## Consigne:
Reformulez sous forme de liste le paragraphe du texte sur l'égrégore qui commence par « Auteur de La Kabbale pratique ». Conservez-en les informations essentielles.

Auteur de La Kabbale pratique, Robert Ambelain écrit: «On donne le nom d’égrégore à une force engendrée par un puissant courant spirituel et alimentée ensuite à intervalles réguliers, selon un rythme en harmonie avec la Vie universelle du Cosmos, ou à une réunion d’entités unies par un caractère commun. Dans l’invisible hors de la perception physique de l’homme, existent des êtres artificiels, engendrés par la dévotion, l’enthousiasme, le fanatisme, qu’on nomme des égrégores». On constate dans cette dernière définition un doux mélange des deux notions.

## Extrait de données:
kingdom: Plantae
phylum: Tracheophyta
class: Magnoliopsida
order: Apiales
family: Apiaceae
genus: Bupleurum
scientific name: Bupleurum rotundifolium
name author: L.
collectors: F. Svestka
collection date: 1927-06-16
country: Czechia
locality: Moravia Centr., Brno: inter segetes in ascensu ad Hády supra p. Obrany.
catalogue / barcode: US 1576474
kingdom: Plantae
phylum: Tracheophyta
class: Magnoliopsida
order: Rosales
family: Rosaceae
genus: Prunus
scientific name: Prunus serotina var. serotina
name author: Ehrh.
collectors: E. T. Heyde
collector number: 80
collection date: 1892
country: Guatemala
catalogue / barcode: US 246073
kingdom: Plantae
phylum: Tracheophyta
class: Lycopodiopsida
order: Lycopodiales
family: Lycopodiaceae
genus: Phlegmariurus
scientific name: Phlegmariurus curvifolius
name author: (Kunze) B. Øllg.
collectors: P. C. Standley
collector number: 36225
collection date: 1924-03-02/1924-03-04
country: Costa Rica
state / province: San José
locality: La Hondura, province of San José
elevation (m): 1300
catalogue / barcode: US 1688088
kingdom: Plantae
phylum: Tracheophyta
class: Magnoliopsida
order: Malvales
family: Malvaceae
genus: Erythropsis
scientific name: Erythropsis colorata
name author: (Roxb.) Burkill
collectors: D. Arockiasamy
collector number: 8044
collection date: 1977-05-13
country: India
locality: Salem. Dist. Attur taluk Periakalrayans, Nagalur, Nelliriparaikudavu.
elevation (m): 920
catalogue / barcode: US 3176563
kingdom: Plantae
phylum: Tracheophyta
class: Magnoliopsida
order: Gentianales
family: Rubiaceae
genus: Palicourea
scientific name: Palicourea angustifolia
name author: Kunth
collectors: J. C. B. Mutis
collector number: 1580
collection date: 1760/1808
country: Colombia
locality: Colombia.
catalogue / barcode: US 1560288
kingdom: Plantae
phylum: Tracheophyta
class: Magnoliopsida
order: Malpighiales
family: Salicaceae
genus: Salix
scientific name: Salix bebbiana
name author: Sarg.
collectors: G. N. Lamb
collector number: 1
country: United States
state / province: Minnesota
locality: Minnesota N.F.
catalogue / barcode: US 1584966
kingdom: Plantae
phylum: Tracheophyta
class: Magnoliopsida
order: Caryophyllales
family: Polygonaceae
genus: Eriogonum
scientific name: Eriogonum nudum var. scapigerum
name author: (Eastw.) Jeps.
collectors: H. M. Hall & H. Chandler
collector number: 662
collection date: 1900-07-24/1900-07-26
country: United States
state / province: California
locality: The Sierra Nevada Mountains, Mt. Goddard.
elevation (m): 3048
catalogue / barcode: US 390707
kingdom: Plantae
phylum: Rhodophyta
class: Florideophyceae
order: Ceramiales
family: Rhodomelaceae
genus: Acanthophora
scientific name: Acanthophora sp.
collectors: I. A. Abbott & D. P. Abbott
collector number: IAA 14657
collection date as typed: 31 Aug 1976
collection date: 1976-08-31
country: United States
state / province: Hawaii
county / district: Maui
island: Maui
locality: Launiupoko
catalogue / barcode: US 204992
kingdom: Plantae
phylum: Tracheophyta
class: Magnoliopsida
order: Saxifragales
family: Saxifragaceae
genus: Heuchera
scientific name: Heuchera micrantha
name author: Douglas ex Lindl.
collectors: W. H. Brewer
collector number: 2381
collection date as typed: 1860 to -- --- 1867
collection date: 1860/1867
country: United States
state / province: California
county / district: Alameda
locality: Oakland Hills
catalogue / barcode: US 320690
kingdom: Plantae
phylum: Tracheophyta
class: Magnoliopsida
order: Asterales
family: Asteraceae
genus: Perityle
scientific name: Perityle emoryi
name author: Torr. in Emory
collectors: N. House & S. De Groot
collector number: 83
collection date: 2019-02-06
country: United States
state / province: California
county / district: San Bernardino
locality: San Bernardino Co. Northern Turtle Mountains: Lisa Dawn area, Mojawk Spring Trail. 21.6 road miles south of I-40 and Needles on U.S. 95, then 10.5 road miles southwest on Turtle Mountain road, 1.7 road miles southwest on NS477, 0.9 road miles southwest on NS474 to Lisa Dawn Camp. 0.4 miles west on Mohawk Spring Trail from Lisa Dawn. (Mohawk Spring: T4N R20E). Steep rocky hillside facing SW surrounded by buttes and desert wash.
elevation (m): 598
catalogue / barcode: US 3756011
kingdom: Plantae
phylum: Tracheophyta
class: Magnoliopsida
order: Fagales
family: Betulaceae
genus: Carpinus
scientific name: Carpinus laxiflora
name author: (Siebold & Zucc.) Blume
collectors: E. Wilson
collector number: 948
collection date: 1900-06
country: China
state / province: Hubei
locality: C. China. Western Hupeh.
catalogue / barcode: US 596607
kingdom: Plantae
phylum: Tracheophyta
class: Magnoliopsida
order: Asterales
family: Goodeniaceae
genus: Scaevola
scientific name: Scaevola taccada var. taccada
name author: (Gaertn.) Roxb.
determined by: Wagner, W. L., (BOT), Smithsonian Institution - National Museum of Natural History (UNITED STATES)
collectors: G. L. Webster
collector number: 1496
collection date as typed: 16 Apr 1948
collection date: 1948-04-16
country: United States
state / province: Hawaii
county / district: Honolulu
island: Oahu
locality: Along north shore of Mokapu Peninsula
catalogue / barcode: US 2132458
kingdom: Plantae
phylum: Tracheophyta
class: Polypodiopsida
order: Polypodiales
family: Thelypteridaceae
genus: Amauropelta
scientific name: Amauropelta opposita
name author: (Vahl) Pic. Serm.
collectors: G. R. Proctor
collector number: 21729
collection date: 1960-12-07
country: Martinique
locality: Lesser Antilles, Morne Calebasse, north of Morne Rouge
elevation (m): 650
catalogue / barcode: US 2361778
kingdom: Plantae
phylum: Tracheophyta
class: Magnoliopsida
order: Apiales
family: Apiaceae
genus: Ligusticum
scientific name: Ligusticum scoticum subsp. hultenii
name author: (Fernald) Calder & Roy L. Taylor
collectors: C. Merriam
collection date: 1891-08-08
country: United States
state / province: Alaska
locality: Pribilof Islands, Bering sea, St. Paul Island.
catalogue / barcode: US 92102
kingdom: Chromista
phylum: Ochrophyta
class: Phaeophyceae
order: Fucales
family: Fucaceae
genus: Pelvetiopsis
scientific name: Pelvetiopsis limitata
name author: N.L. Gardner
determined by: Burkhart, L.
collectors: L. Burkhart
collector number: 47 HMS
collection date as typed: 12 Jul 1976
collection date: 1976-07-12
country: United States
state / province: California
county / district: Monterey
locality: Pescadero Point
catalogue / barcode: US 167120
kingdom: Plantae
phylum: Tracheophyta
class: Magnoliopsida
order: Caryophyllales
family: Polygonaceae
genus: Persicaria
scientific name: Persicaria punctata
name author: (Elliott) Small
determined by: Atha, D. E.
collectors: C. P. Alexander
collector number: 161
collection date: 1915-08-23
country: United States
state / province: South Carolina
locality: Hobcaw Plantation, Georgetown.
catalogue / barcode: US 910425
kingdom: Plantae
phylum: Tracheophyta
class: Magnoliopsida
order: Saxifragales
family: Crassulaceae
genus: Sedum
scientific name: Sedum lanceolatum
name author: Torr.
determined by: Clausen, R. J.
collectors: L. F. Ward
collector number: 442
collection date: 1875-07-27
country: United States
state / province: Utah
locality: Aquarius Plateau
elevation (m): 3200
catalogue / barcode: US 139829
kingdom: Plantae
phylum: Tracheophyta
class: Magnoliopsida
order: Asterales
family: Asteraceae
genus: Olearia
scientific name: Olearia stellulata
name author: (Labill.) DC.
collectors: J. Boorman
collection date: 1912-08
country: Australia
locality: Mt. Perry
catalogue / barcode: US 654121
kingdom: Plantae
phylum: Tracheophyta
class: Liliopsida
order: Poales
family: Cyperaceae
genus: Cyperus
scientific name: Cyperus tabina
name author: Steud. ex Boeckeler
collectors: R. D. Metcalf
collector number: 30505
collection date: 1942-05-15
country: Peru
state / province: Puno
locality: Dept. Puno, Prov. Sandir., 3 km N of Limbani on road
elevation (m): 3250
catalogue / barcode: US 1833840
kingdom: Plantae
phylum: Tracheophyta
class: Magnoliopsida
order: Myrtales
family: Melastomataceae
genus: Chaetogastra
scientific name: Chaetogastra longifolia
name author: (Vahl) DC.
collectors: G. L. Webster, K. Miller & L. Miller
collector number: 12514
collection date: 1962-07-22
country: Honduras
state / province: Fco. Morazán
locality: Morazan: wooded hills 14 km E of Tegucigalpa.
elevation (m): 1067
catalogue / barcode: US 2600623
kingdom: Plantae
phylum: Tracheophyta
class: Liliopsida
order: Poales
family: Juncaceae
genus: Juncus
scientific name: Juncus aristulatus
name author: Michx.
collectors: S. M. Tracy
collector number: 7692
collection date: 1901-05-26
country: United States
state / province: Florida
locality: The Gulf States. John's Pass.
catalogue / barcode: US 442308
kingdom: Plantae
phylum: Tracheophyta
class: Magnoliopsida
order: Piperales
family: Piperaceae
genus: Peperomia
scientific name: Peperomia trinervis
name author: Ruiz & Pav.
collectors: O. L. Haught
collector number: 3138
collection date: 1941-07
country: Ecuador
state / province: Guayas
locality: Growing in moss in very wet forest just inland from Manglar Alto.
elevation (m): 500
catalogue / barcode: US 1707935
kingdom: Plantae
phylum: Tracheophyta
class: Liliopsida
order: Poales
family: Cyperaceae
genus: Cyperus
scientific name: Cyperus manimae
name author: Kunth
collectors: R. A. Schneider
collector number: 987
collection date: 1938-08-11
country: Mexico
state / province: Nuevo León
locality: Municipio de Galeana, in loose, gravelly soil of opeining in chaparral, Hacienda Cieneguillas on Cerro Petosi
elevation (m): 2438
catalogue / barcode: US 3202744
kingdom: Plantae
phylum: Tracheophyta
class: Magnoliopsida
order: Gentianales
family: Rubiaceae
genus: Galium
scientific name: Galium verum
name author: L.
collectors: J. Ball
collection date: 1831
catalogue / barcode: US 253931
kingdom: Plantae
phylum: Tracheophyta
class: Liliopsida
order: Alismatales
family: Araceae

## Corrigé:
- Robert Ambelain, auteur de La Kabbale pratique, propose une définition de l'égrégore.
- Selon lui, c'est une force engendrée par un puissant courant spirituel, puis alimentée à intervalles réguliers selon un rythme en harmonie avec la Vie universelle du Cosmos, ou une réunion d'entités unies par un caractère commun.
- Ce sont aussi des êtres artificiels qui existent dans l'invisible, hors de la perception physique de l'homme, engendrés par la dévotion, l'enthousiasme ou le fanatisme.
- Cette définition mélange les deux notions.